start Data extract

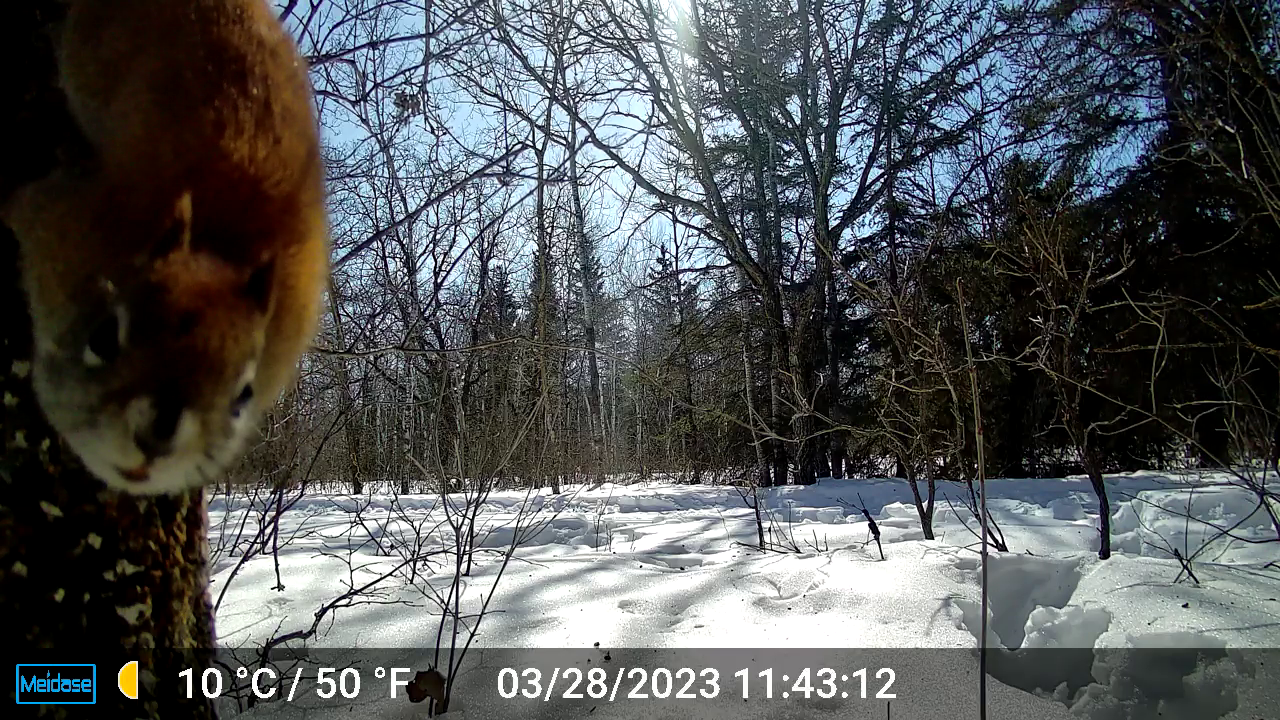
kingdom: Animalia
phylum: Chordata
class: Mammalia
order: Rodentia
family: Sciuridae
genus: Tamiasciurus
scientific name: Tamiasciurus hudsonicus
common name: Red squirrel
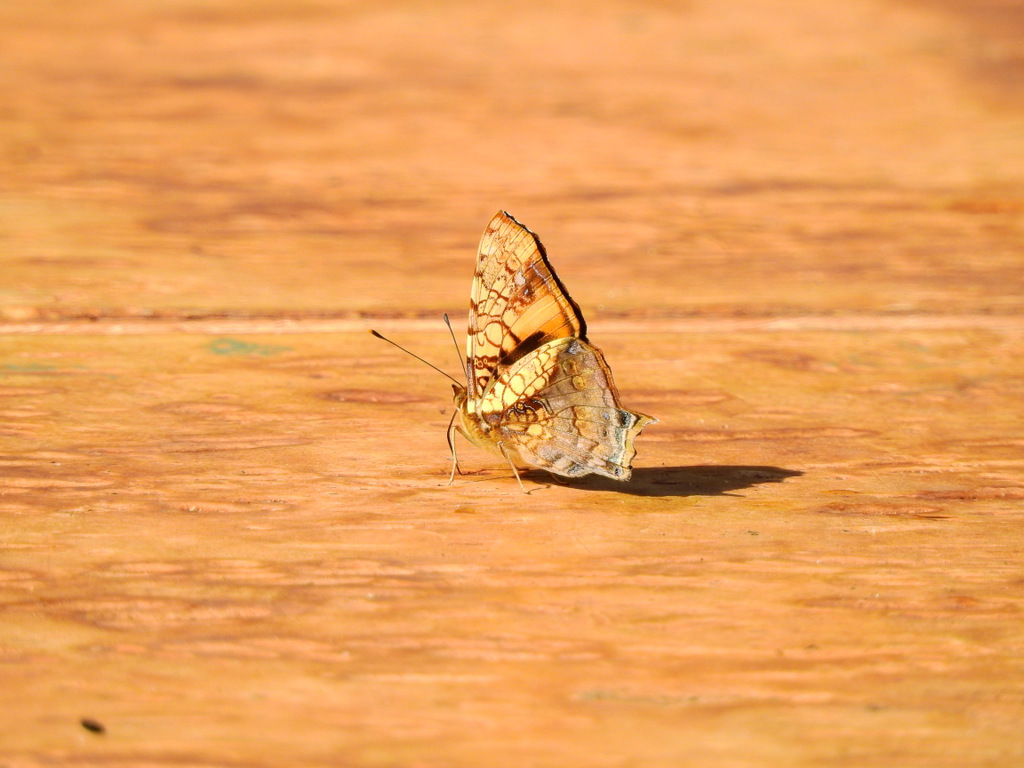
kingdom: Animalia
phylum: Arthropoda
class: Insecta
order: Lepidoptera
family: Nymphalidae
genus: Hypanartia
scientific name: Hypanartia lethe
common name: Orange mapwing
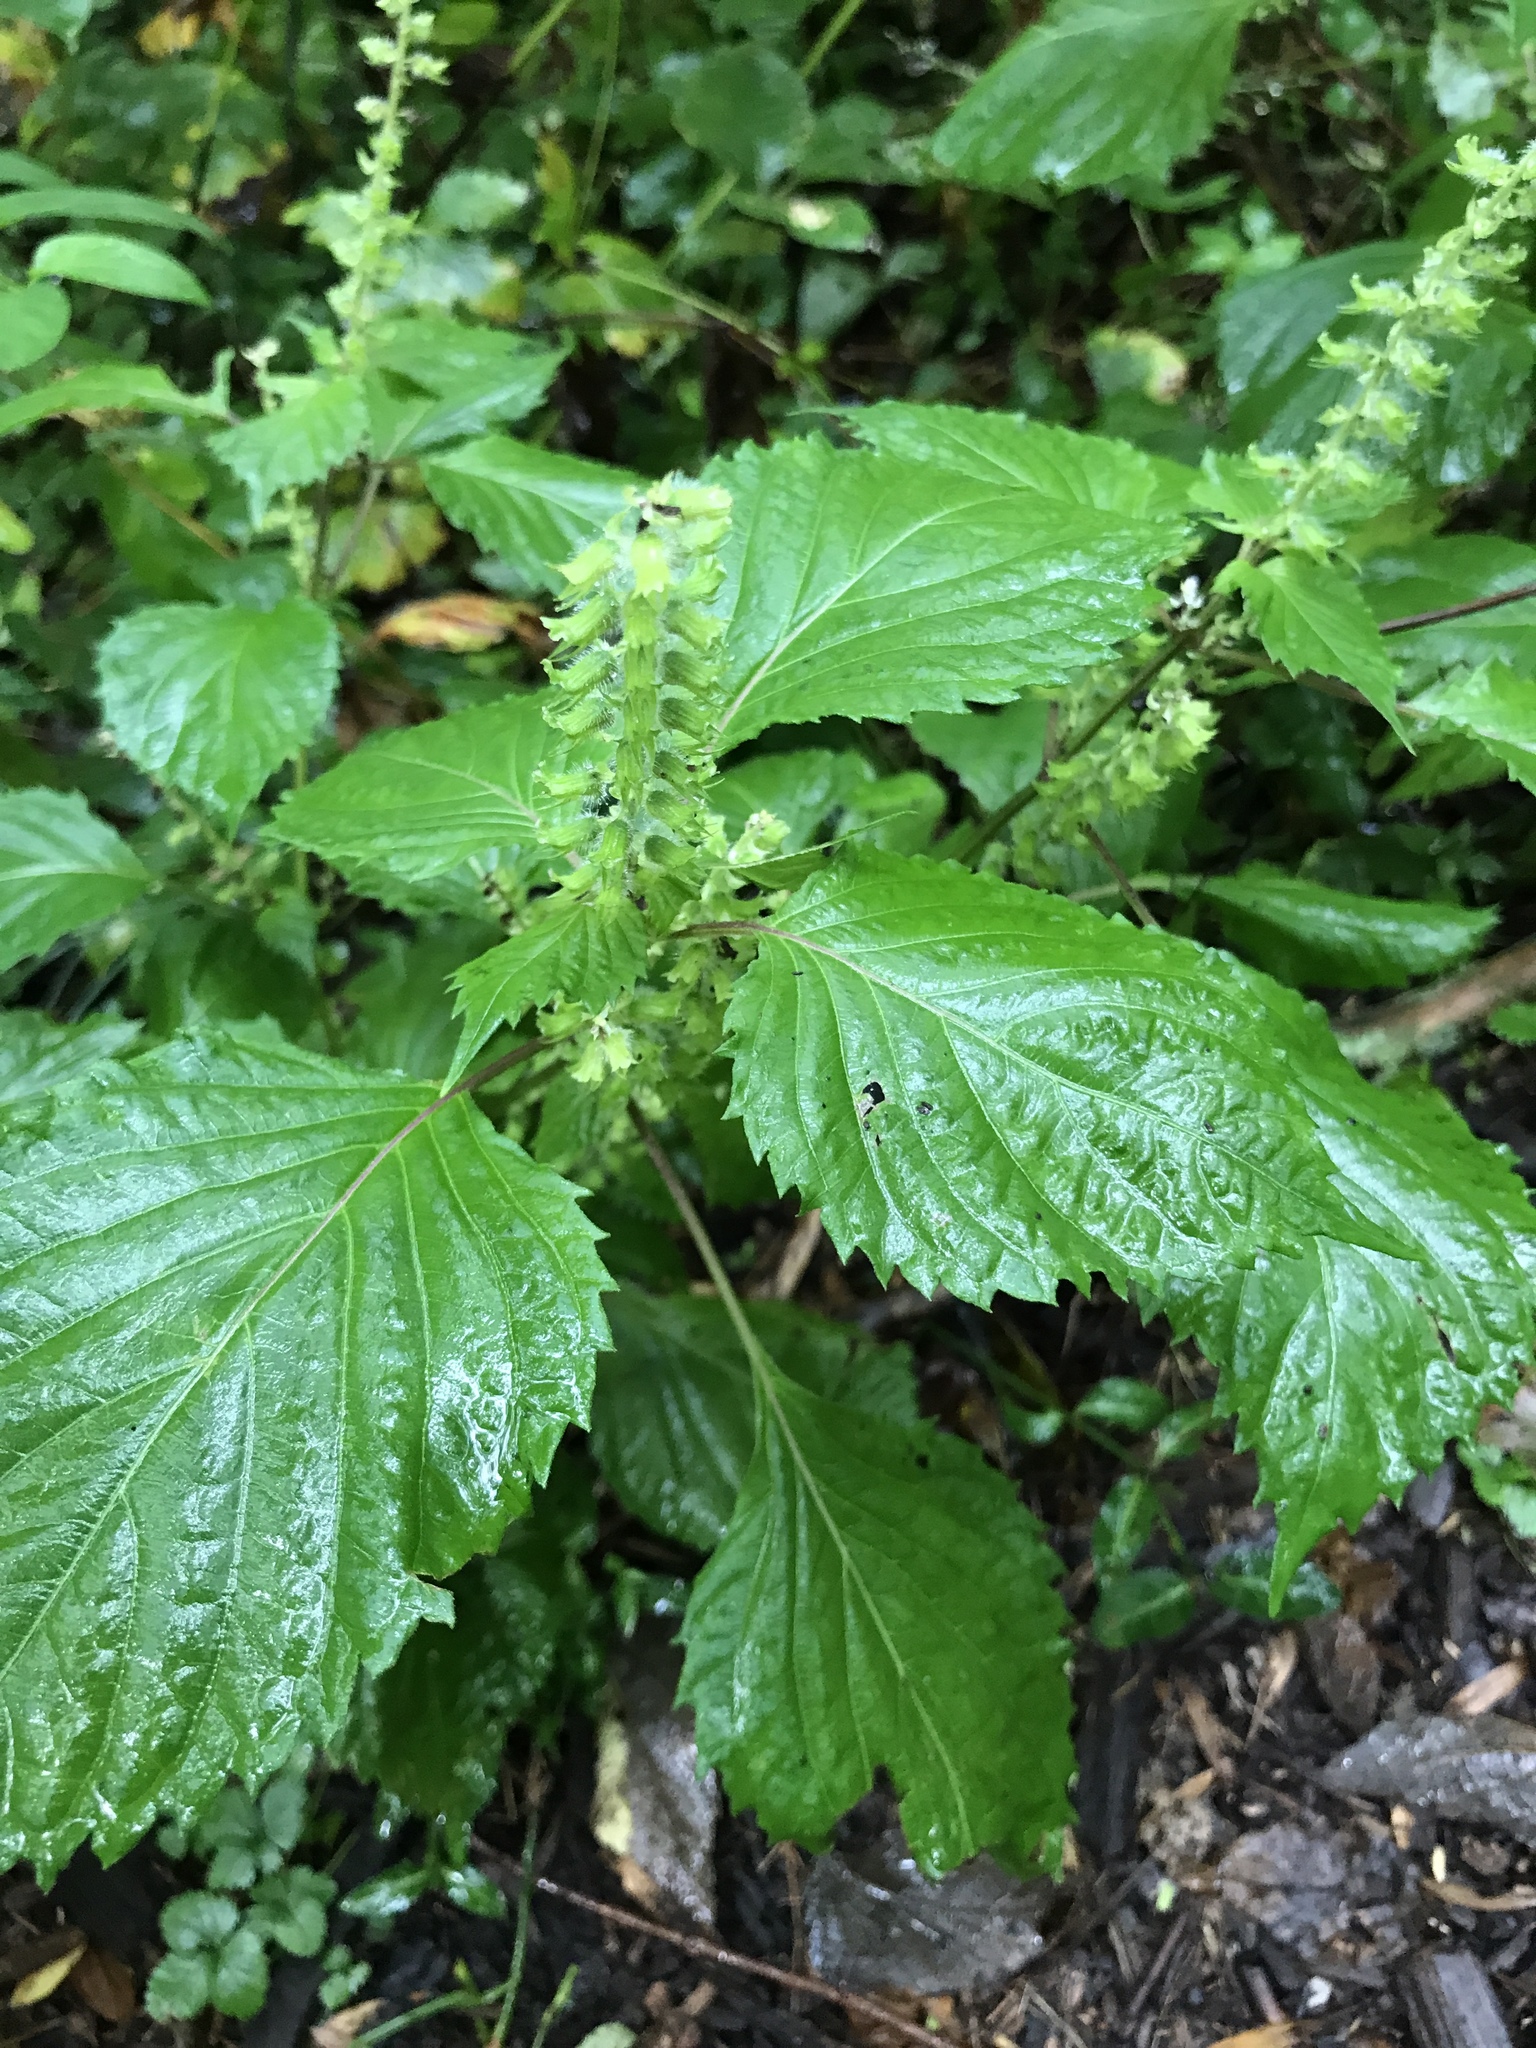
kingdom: Plantae
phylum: Tracheophyta
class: Magnoliopsida
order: Lamiales
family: Lamiaceae
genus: Perilla
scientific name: Perilla frutescens
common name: Perilla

end Data extract

Requirements:
Rewrite all of the data above as a JSON list of strings, one string per line, skipping blank lines. Leave the pictures out.

Worked answer:
[
  "kingdom: Animalia",
  "phylum: Chordata",
  "class: Mammalia",
  "order: Rodentia",
  "family: Sciuridae",
  "genus: Tamiasciurus",
  "scientific name: Tamiasciurus hudsonicus",
  "common name: Red squirrel",
  "kingdom: Animalia",
  "phylum: Arthropoda",
  "class: Insecta",
  "order: Lepidoptera",
  "family: Nymphalidae",
  "genus: Hypanartia",
  "scientific name: Hypanartia lethe",
  "common name: Orange mapwing",
  "kingdom: Plantae",
  "phylum: Tracheophyta",
  "class: Magnoliopsida",
  "order: Lamiales",
  "family: Lamiaceae",
  "genus: Perilla",
  "scientific name: Perilla frutescens",
  "common name: Perilla"
]